An ultimatum between institutional figures usually anticipates a deterioration in mutual relations; the Roble-Fahad-Farmajo quarrel in Somalia is no exception.
The PM had given 48 hours to the Director of the National Intelligence and Security Agency (NISA) to draw up an official report on the disappearance and presumed death of agent Ikran Tahrir. Time had elapsed, but he had not complied with the request, asking to convene the National Security Council instead. Roble therefore suspended him from his duties (Sep. 6), appointing in his place Lt. General Jama, who had already held this role in 2013-2014. Roble also ordered a formal investigation be launched by the Military Prosecutor’s Office.
These decisions were hailed by the opposition. However, President Farmajo was quick to enter the fray, first claiming that Roble’s move was unconstitutional and therefore null and void or revoked, then that Fahad had not been sacked but had resigned from his position as head of the intelligence agencies, only to become the presidential advisor for national security, and that Colonel Yasin Abdullahi Mohamud Farey would take over as intelligence chief. A journalist, former head of the Al Jazeera newsroom in Mogadishu, then Minister of Ports in 2015 in the Sharmanke government and presidential chief of staff, Fahad is described as having links to Qatar. A point of contact in the efforts against Al Shabaab, his figure was disputed by the oppositions and criticised to the extent of hinting at links with Qaeda figures.

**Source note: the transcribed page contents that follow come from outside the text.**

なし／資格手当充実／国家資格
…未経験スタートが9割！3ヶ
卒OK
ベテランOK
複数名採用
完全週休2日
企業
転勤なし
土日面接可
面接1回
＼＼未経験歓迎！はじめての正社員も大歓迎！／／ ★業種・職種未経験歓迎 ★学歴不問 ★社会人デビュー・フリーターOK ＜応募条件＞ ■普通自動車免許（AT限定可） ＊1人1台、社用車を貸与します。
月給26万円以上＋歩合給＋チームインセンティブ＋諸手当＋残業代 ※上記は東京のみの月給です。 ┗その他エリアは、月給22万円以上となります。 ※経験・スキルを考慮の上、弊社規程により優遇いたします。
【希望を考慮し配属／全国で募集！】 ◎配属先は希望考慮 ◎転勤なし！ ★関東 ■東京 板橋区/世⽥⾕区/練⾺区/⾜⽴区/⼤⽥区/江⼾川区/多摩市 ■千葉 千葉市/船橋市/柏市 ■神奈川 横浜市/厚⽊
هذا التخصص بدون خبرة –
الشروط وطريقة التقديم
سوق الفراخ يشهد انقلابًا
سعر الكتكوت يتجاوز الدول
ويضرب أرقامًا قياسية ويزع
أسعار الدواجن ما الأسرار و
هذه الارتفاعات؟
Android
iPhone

The rift between the Prime Minister and the President thus re-emerged in its full extent, having remained under the radar over the last five months. Roble did not back down and on 8th September, it was the turn of another Farmajo loyalist, Hassan Hundubey, to be removed from the Government and replaced by former Finance Minister Abdullahi Mohamed Nur as Minister of Internal Security. Farmajo protested this move also.
International donors have expressed ‘concern’ about the disagreements and called for them to be resolved. Direct and indirect talks (the latter mediated by the governors of Galmudug and South-West) are already in place to defuse tensions. There are no concrete effects yet beyond the stabilisation of the appointments. There is the intention to prevent the clashes – that have already influenced the media – will effectively spill over into the security structures.

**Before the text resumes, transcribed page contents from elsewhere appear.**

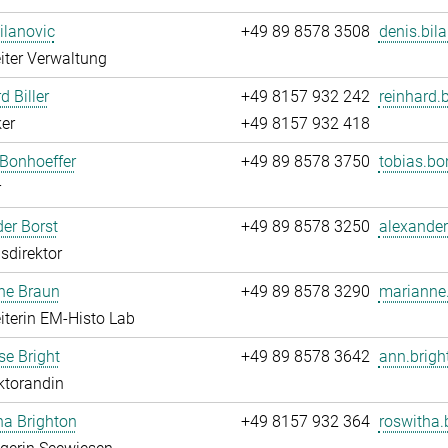
ilanovic
+49 89 8578 3508
denis.bil
iter Verwaltung
d Biller
+49 8157 932 242
reinhard.b
er
+49 8157 932 418
Bonhoeffer
+49 89 8578 3750
tobias.bo
r
er Borst
+49 89 8578 3250
alexander
sdirektor
ne Braun
+49 89 8578 3290
marianne.
iterin EM-Histo Lab
e Bright
+49 89 8578 3642
ann.brigh
ktorandin
ha Brighton
+49 8157 932 364
roswitha.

Farmajo has attributed ownership of the security dossiers to Roble in the run-up to the vote, but such an obvious disagreement could lead to demonstrations in the streets or affect the fight against terrorism and ultimately put off the vote. The stages towards elections have already been rescheduled – with voting for MPs until November and presidential elections in December.
While Kenya has opened a liaison office with Somaliland in Hargheisa, weakening central figures is not good for national stability.